--- start Input data ---

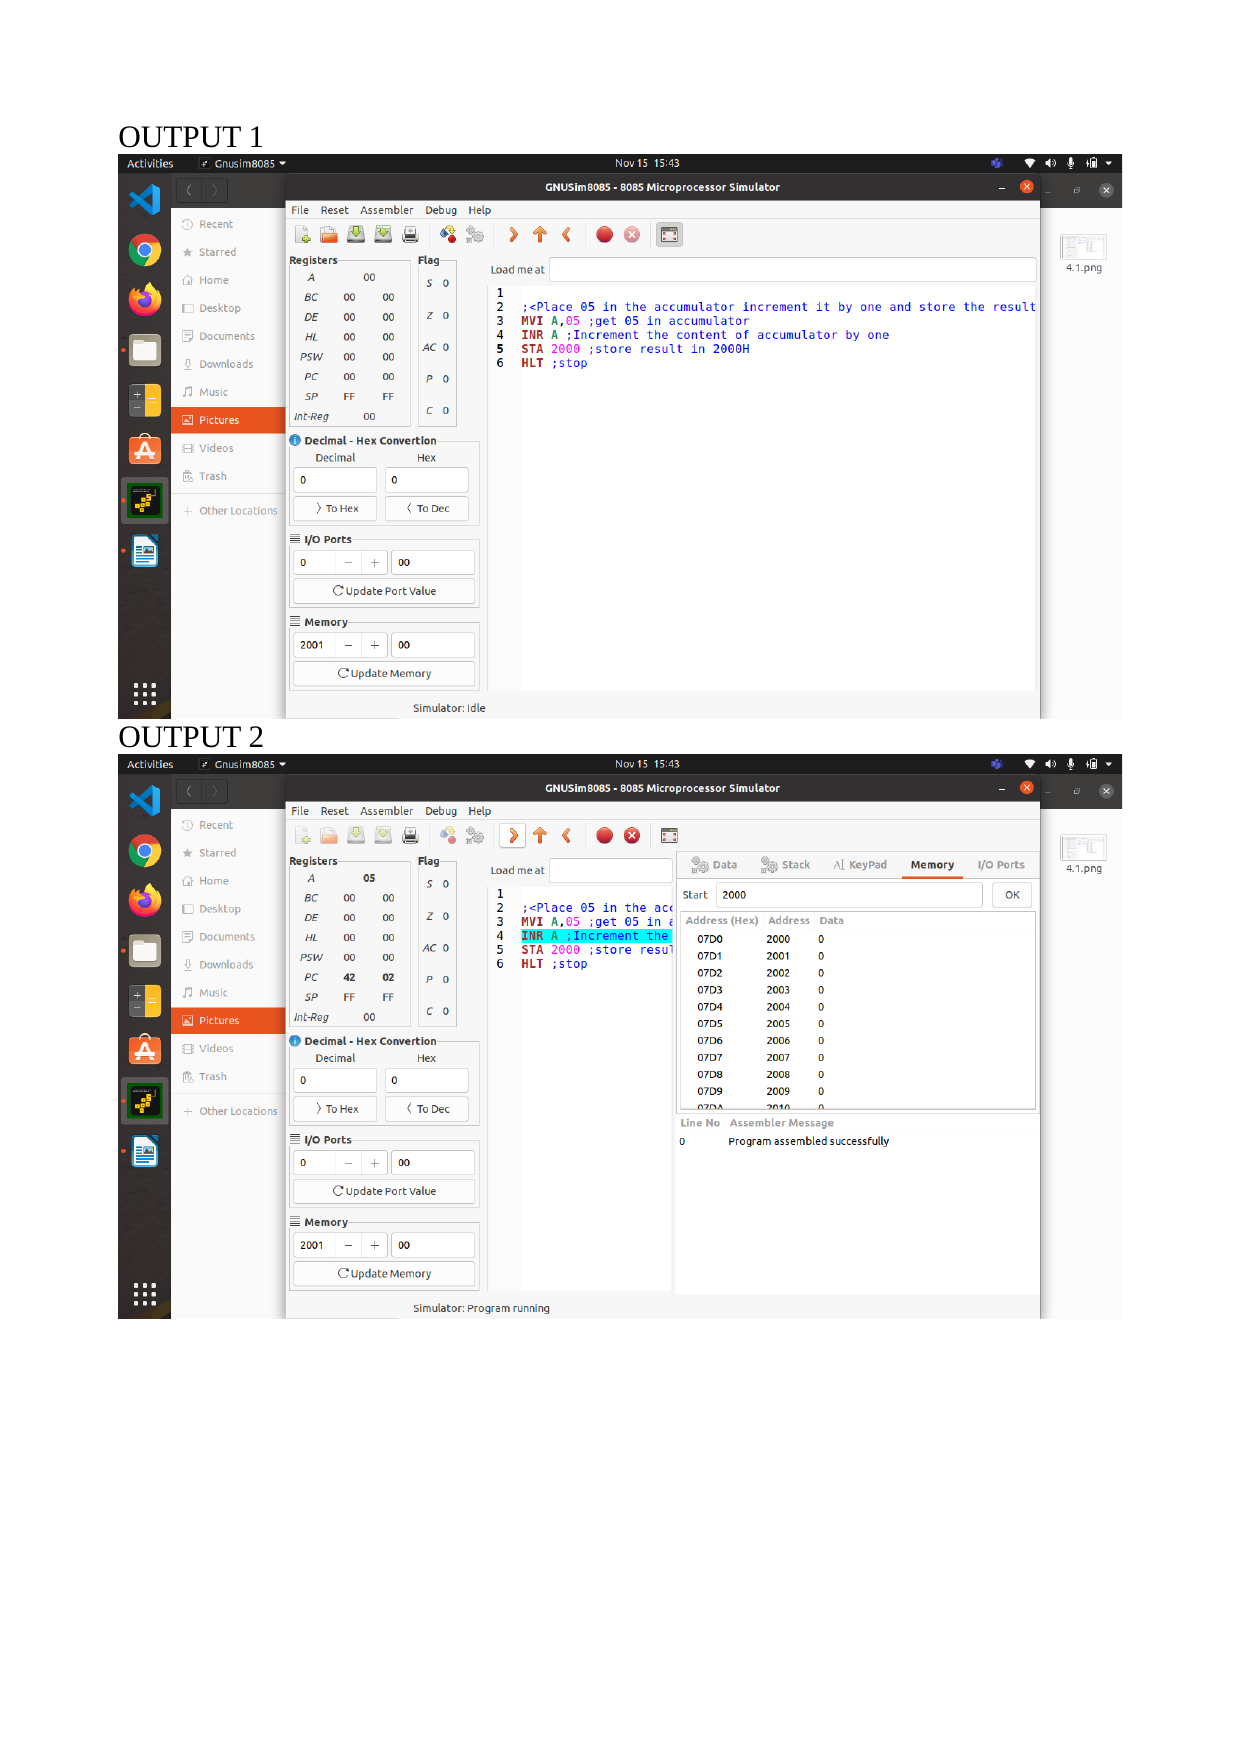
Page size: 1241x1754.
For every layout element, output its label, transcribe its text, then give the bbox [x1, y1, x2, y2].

picture [118, 754, 1123, 1319]
picture [118, 154, 1123, 719]
text OUTPUT 2 [118, 719, 1122, 754]
text OUTPUT 1 [118, 118, 1122, 154]
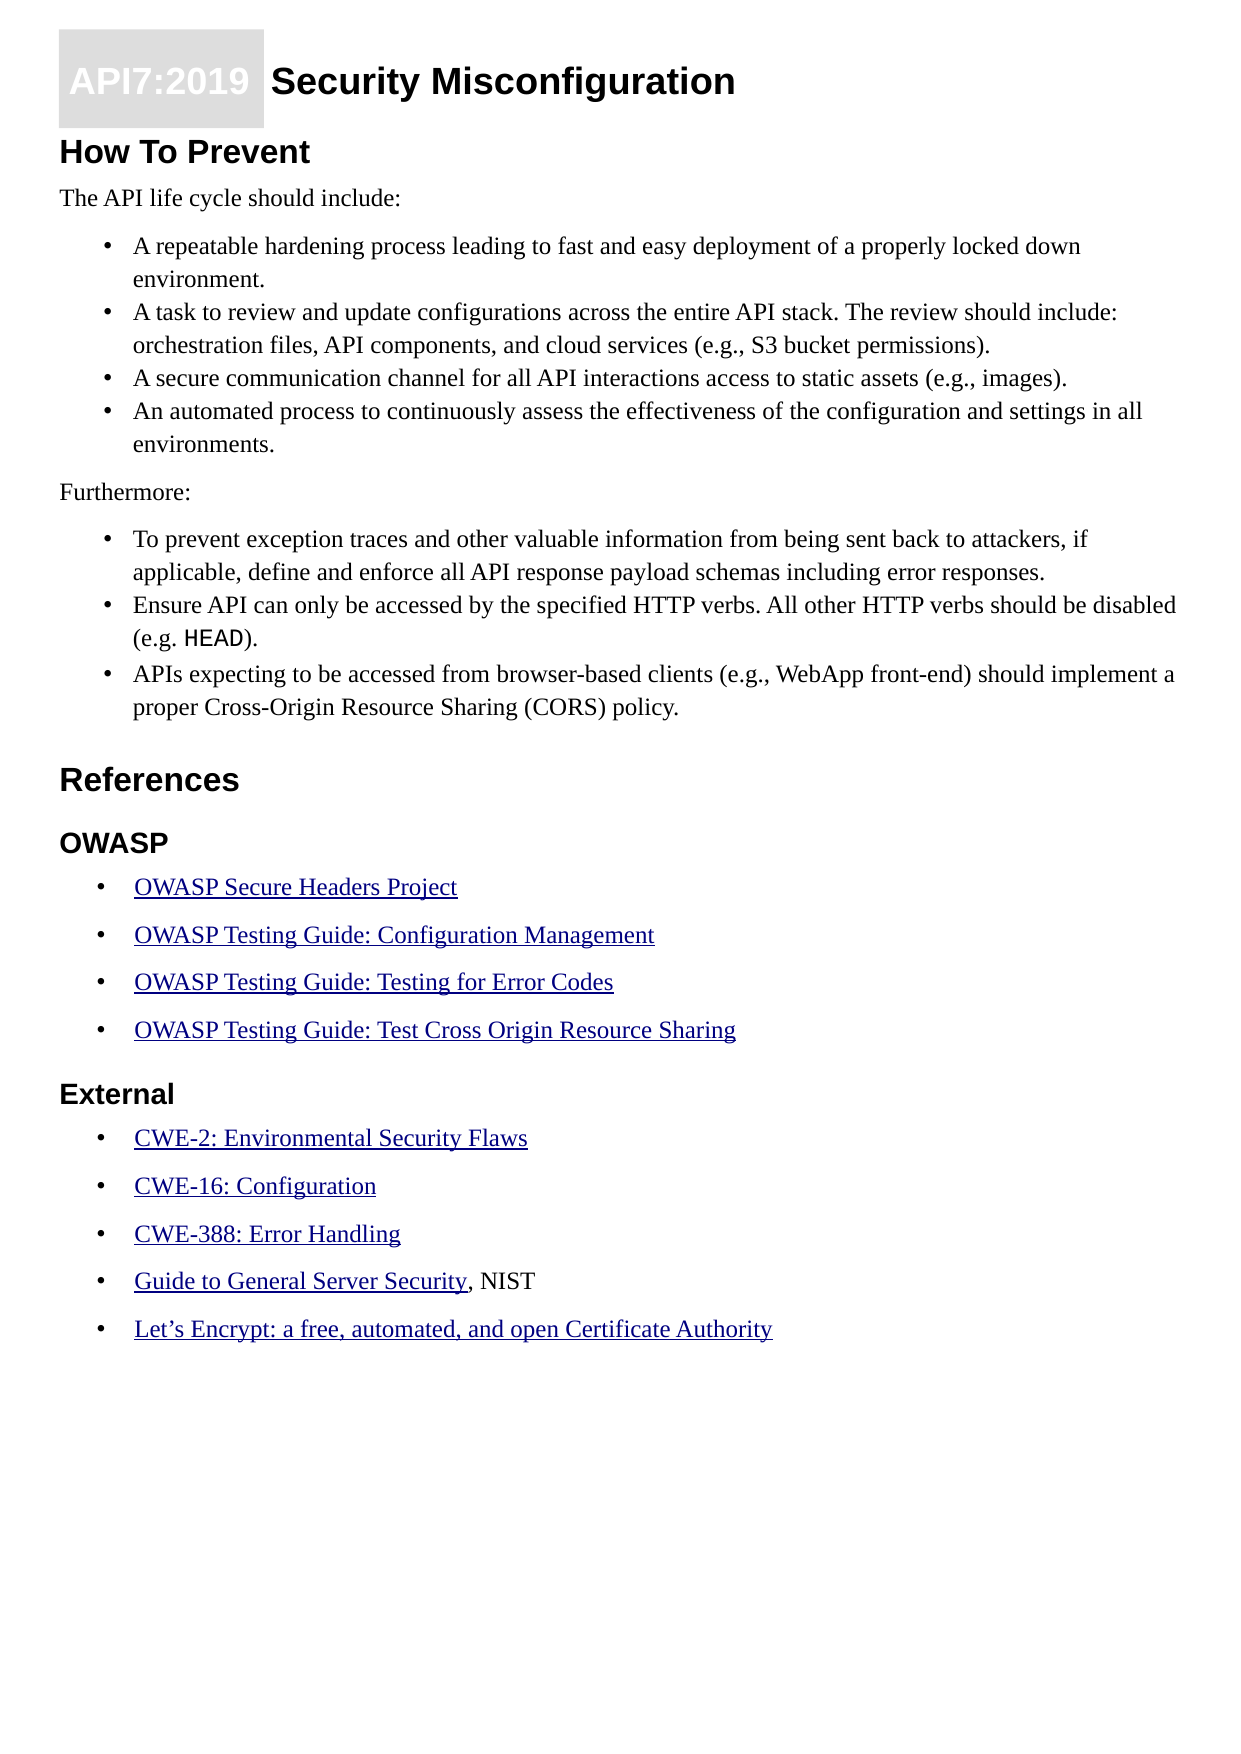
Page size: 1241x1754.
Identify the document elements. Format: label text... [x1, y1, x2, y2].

list A repeatable hardening process leading to fast and easy deployment of a properly locked down environment. [103, 231, 1181, 293]
list Guide to General Server Security, NIST [97, 1266, 1181, 1295]
subtitle References [59, 760, 1181, 799]
subtitle External [59, 1077, 1181, 1111]
list CWE-16: Configuration [97, 1171, 1181, 1200]
list OWASP Testing Guide: Configuration Management [97, 920, 1181, 948]
list OWASP Testing Guide: Test Cross Origin Resource Sharing [97, 1015, 1181, 1044]
list An automated process to continuously assess the effectiveness of the configuration and settings in all environments. [103, 396, 1181, 458]
list CWE-2: Environmental Security Flaws [97, 1123, 1181, 1152]
list CWE-388: Error Handling [97, 1219, 1181, 1247]
subtitle How To Prevent [59, 132, 1181, 171]
list Let’s Encrypt: a free, automated, and open Certificate Authority [97, 1314, 1181, 1343]
list APIs expecting to be accessed from browser-based clients (e.g., WebApp front-end) should implement a proper Cross-Origin Resource Sharing (CORS) policy. [103, 659, 1181, 721]
list A secure communication channel for all API interactions access to static assets (e.g., images). [103, 363, 1181, 392]
list OWASP Testing Guide: Testing for Error Codes [97, 967, 1181, 996]
text The API life cycle should include: [59, 183, 1181, 212]
list Ensure API can only be accessed by the specified HTTP verbs. All other HTTP verbs should be disabled (e.g. HEAD). [103, 590, 1181, 654]
text Furthermore: [59, 477, 1181, 505]
list To prevent exception traces and other valuable information from being sent back to attackers, if applicable, define and enforce all API response payload schemas including error responses. [103, 524, 1181, 586]
list A task to review and update configurations across the entire API stack. The review should include: orchestration files, API components, and cloud services (e.g., S3 bucket permissions). [103, 297, 1181, 359]
subtitle OWASP [59, 826, 1181, 860]
list OWASP Secure Headers Project [97, 872, 1181, 901]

--- end Input data ---

Challenge: Rewrite all the rows above, replacing "OWASP Testing Guide" with "OWASP Web Security Testing Guide" everywhere it appears and changing nothing else. Leave the pictures out of your answer.

Task response:
Page size: 1241x1754.
For every layout element, output its label, transcribe its text, then give the bbox [x1, y1, x2, y2].

picture [118, 754, 1123, 1319]
picture [118, 154, 1123, 719]
text OUTPUT 2 [118, 719, 1122, 754]
text OUTPUT 1 [118, 118, 1122, 154]
Page size: 1241x1754.
Identify the document elements. Format: label text... [x1, y1, x2, y2].

list A repeatable hardening process leading to fast and easy deployment of a properly locked down environment. [103, 231, 1181, 293]
list Guide to General Server Security, NIST [97, 1266, 1181, 1295]
subtitle References [59, 760, 1181, 799]
subtitle External [59, 1077, 1181, 1111]
list CWE-16: Configuration [97, 1171, 1181, 1200]
list OWASP Web Security Testing Guide: Configuration Management [97, 920, 1181, 948]
list OWASP Web Security Testing Guide: Test Cross Origin Resource Sharing [97, 1015, 1181, 1044]
list An automated process to continuously assess the effectiveness of the configuration and settings in all environments. [103, 396, 1181, 458]
list CWE-2: Environmental Security Flaws [97, 1123, 1181, 1152]
list CWE-388: Error Handling [97, 1219, 1181, 1247]
subtitle How To Prevent [59, 132, 1181, 171]
list Let’s Encrypt: a free, automated, and open Certificate Authority [97, 1314, 1181, 1343]
list APIs expecting to be accessed from browser-based clients (e.g., WebApp front-end) should implement a proper Cross-Origin Resource Sharing (CORS) policy. [103, 659, 1181, 721]
list A secure communication channel for all API interactions access to static assets (e.g., images). [103, 363, 1181, 392]
list OWASP Web Security Testing Guide: Testing for Error Codes [97, 967, 1181, 996]
text The API life cycle should include: [59, 183, 1181, 212]
list Ensure API can only be accessed by the specified HTTP verbs. All other HTTP verbs should be disabled (e.g. HEAD). [103, 590, 1181, 654]
text Furthermore: [59, 477, 1181, 505]
list To prevent exception traces and other valuable information from being sent back to attackers, if applicable, define and enforce all API response payload schemas including error responses. [103, 524, 1181, 586]
list A task to review and update configurations across the entire API stack. The review should include: orchestration files, API components, and cloud services (e.g., S3 bucket permissions). [103, 297, 1181, 359]
subtitle OWASP [59, 826, 1181, 860]
list OWASP Secure Headers Project [97, 872, 1181, 901]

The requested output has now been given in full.